Sent from my LG-H990 using Tapatalk

Reactions: Like 3


----------



## baksteen8168 (17/9/18)

clydern said:


> Hey @Tiaan Burger. I owned the rage and the pulse 80w. As mentioned above it is all about what type of vaping you enjoy. I really enjoy single coil rdas but also the occasional dual coil so why not have a mod that can do both?(rage ) it's a really beautiful mod and feels very premium and if you live in the cape town area PM me. I can get you a rage priced very close to the pulse 80w high end version . ( About R200) more
> 
> Sent from my LG-H990 using Tapatalk


Depending on how my BMW decides to shaft me next month (need to replace the water pump, find and neutralize an oil leak and rebuild the mechatronics in the gearbox  ), you might be getting a PM from me too...


----------



## clydern (17/9/18)

baksteen8168 said:


> Depending on how my BMW decides to shaft me next month (need to replace the water pump, find and neutralize an oil leak and rebuild the mechatronics in the gearbox  ), you might be getting a PM from me too...

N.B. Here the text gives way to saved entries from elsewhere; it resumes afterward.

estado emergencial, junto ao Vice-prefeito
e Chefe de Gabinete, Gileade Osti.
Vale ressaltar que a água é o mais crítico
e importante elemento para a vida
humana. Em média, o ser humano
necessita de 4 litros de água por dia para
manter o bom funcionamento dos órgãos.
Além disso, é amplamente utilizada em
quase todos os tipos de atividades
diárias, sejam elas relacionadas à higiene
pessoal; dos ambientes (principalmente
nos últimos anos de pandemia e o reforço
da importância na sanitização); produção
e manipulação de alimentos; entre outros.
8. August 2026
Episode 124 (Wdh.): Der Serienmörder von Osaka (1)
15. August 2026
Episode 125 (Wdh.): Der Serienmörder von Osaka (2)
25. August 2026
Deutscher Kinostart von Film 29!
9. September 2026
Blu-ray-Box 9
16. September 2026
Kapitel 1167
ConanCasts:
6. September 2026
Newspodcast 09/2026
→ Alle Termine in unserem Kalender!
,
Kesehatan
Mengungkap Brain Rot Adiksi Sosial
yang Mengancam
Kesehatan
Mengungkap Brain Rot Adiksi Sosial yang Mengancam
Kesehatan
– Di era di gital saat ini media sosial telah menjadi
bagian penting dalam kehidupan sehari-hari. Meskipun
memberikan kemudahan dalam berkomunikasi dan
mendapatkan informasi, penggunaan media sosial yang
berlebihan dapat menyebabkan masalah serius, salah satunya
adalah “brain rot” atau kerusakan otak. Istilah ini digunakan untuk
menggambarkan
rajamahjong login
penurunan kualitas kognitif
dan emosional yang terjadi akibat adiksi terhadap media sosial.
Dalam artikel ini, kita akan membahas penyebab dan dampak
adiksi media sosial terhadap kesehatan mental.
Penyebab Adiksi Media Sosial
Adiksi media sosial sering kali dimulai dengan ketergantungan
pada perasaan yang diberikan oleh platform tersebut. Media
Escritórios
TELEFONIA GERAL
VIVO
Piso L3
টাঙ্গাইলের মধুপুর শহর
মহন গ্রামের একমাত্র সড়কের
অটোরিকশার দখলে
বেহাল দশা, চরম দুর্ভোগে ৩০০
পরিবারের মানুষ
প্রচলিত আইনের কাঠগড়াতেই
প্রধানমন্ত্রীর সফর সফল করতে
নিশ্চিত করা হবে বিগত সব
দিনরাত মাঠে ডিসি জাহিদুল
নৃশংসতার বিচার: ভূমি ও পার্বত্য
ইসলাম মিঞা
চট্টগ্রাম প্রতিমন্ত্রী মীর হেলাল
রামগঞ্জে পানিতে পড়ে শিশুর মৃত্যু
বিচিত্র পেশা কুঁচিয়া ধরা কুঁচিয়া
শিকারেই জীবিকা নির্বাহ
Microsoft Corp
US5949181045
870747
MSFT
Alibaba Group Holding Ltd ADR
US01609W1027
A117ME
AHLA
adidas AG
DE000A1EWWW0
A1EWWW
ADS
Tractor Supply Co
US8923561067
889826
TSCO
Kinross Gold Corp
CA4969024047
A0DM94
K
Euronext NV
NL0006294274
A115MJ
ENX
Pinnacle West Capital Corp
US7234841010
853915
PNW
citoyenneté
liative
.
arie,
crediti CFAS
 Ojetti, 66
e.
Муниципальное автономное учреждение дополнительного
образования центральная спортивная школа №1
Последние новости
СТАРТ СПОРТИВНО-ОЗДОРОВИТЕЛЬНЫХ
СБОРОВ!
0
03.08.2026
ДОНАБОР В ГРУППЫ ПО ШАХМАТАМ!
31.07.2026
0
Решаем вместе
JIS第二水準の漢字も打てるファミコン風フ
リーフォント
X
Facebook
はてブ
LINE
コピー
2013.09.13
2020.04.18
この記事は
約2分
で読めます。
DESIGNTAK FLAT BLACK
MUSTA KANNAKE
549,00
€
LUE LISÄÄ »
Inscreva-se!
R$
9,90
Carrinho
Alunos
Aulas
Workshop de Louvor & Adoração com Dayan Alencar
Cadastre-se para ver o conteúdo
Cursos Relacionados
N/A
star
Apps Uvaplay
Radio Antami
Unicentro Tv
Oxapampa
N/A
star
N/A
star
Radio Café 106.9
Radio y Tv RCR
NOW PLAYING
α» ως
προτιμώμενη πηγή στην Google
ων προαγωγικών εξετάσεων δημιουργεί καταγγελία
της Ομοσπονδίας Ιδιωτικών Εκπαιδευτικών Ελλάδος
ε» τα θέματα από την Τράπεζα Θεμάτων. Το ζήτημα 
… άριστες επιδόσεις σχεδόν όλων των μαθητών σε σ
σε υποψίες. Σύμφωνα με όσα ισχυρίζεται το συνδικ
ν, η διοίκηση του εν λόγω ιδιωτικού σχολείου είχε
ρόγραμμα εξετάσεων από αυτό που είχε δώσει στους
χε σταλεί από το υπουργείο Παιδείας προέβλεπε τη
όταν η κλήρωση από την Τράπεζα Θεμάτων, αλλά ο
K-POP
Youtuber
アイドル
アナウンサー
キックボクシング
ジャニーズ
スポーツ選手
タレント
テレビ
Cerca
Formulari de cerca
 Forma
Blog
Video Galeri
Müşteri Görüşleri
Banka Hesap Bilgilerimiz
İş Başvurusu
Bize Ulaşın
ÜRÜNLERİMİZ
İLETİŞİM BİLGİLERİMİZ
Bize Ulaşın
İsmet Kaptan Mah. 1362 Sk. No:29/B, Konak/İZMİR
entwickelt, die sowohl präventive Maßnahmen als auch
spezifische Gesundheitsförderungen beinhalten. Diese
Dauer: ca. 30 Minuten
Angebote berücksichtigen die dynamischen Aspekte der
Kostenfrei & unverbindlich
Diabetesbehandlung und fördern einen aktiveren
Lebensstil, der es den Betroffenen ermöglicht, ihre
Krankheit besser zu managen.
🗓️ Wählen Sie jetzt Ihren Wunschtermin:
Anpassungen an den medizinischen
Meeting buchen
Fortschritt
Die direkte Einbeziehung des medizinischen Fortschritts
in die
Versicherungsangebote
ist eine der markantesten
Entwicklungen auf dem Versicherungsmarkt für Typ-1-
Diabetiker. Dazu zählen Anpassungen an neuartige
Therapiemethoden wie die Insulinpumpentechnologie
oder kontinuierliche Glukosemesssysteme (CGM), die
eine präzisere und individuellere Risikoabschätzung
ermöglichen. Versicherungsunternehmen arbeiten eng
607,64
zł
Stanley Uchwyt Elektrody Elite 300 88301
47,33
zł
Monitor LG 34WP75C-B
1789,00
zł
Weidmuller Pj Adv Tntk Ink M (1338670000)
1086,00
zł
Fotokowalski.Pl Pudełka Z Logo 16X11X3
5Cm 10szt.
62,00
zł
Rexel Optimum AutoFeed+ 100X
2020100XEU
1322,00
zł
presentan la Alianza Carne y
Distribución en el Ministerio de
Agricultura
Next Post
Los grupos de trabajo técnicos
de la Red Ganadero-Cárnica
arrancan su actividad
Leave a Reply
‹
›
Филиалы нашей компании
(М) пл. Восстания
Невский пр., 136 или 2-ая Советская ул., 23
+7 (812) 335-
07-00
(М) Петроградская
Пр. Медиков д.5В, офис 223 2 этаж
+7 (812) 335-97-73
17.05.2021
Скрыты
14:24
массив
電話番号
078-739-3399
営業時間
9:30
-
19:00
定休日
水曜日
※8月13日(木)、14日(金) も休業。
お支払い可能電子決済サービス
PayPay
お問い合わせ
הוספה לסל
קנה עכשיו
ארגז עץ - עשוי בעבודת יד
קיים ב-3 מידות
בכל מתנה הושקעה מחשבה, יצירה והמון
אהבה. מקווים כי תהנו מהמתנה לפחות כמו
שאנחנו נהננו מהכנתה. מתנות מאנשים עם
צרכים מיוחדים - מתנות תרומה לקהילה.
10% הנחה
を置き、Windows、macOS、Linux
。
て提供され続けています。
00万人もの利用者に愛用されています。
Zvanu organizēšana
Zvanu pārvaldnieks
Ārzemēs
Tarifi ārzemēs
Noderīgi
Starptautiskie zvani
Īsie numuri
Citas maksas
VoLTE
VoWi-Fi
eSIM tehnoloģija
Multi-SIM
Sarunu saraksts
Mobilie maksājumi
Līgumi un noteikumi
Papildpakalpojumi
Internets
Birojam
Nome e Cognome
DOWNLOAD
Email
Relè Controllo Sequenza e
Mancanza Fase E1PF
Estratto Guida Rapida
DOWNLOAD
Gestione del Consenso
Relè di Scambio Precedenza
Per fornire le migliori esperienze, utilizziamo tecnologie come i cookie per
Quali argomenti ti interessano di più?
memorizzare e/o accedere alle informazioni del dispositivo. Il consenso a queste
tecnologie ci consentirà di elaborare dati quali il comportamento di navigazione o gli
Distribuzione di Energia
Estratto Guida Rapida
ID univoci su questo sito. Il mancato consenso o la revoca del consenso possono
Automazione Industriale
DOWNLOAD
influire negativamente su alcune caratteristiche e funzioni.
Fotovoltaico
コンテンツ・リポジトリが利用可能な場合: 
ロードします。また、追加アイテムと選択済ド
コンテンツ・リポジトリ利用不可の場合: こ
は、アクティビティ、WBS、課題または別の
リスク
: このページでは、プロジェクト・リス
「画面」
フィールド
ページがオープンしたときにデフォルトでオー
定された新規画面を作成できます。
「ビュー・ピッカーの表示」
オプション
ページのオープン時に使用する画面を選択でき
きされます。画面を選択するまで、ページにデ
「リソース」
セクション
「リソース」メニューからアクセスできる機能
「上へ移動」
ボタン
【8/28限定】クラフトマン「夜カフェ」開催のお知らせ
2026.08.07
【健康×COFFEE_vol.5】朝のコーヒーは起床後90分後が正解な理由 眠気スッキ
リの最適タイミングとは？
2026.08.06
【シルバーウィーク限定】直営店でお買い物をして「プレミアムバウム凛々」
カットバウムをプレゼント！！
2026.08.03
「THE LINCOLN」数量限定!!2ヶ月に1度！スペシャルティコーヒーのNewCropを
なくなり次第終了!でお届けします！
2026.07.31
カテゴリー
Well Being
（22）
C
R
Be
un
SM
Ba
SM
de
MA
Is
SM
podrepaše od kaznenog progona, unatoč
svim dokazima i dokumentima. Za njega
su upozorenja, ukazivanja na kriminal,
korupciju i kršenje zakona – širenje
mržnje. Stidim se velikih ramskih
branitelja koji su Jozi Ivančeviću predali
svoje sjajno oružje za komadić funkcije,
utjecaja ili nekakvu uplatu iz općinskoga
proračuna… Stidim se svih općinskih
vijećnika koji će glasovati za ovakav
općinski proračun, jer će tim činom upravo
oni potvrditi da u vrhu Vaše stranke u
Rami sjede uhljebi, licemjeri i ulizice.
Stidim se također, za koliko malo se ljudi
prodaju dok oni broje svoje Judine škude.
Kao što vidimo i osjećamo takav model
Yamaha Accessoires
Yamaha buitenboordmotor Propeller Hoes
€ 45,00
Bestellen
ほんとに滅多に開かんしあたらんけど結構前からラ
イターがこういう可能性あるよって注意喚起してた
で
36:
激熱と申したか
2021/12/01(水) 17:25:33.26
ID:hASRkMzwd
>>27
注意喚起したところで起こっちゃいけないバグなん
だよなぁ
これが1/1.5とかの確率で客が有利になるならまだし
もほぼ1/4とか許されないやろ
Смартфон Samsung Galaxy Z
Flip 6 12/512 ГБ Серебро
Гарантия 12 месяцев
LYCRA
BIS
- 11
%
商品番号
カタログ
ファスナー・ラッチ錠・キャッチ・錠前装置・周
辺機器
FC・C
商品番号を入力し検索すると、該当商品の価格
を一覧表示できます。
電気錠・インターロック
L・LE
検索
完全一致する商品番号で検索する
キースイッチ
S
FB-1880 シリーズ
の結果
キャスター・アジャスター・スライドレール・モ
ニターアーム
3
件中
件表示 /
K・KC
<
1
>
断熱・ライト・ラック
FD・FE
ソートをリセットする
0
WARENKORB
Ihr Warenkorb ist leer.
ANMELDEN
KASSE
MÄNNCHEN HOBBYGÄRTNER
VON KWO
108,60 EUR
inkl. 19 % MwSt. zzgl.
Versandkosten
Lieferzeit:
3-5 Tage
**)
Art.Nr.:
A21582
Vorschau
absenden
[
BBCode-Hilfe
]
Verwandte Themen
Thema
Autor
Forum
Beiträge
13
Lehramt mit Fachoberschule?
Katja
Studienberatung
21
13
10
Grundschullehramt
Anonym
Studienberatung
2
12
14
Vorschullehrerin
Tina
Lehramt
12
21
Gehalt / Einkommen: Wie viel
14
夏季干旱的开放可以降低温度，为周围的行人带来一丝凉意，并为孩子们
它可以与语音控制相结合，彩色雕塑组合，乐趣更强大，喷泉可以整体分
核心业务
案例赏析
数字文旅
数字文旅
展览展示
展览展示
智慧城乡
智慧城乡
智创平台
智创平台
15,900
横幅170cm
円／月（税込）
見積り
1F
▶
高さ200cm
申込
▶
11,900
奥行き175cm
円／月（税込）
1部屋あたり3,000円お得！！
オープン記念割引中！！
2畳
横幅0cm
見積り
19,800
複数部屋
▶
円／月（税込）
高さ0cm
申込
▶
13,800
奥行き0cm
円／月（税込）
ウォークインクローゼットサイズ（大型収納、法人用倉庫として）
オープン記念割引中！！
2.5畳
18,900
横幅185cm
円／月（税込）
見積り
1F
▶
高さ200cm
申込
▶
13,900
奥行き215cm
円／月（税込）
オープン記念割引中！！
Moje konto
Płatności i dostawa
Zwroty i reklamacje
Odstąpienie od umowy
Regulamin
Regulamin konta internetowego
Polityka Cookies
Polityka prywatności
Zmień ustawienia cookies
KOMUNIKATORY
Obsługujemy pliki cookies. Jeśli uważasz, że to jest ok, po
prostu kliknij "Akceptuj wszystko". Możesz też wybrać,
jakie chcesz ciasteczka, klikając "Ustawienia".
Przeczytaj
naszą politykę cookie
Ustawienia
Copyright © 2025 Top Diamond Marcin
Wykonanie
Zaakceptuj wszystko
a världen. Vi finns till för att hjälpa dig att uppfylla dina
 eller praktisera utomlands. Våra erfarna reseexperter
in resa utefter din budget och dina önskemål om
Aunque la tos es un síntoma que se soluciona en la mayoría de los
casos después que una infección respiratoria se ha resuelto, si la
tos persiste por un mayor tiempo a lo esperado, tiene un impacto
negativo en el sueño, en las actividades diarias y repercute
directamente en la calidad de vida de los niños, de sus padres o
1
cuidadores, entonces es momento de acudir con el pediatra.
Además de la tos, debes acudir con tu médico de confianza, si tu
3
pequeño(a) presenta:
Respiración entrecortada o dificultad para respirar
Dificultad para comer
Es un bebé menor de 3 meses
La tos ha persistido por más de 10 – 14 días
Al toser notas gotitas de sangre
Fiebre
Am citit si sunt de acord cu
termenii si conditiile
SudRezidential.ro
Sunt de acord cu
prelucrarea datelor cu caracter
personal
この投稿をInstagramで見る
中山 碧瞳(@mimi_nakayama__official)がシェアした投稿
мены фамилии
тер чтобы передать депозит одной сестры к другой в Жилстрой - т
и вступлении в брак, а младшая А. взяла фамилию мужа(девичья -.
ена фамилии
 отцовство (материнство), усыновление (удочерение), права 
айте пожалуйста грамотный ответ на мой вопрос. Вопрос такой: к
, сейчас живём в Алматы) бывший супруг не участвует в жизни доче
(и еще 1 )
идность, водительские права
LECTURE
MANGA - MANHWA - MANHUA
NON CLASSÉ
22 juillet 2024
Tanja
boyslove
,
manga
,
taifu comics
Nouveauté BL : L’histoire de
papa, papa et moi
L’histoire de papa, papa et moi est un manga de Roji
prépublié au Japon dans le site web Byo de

No problem buddy. I will be happy to sort you out 

Sent from my LG-H990 using Tapatalk


----------



## HvNDhF (17/9/18)

@TiaanBurger, Rage all the way. Absolutely love mine. Liked it so much that I have it in Black and Brushed metal.

Sent from my SM-G965F using Tapatalk

Reactions: Like 3


----------



## Daniel (17/9/18)

Don't want to be a party pooper but I'll just leave this here ..... could be user error dunno ...

As always just check your mod every now and then for juice leakage .....



P.S this was for the first run of the mod .... second run should be fixed

Reactions: Informative 2


----------



## RainstormZA (17/9/18)

baksteen8168 said:


> Depending on how my BMW decides to shaft me next month (need to replace the water pump, find and neutralize an oil leak and rebuild the mechatronics in the gearbox  ), you might be getting a PM from me too...


Same here, lol. Been wanting to get one but pricing at retail puts me off.

Reactions: Agree 2


----------



## Hanre "Trol" Slier (17/9/18)

Rage forsure. Feels premium, quick release sqounk bottle.

It looks good and feels better in the hand.
In my top 2 mods...


----------



## moey1484 (19/9/18)

Loving my rage. Would like to try it with a good single coil rda like a recurve.


----------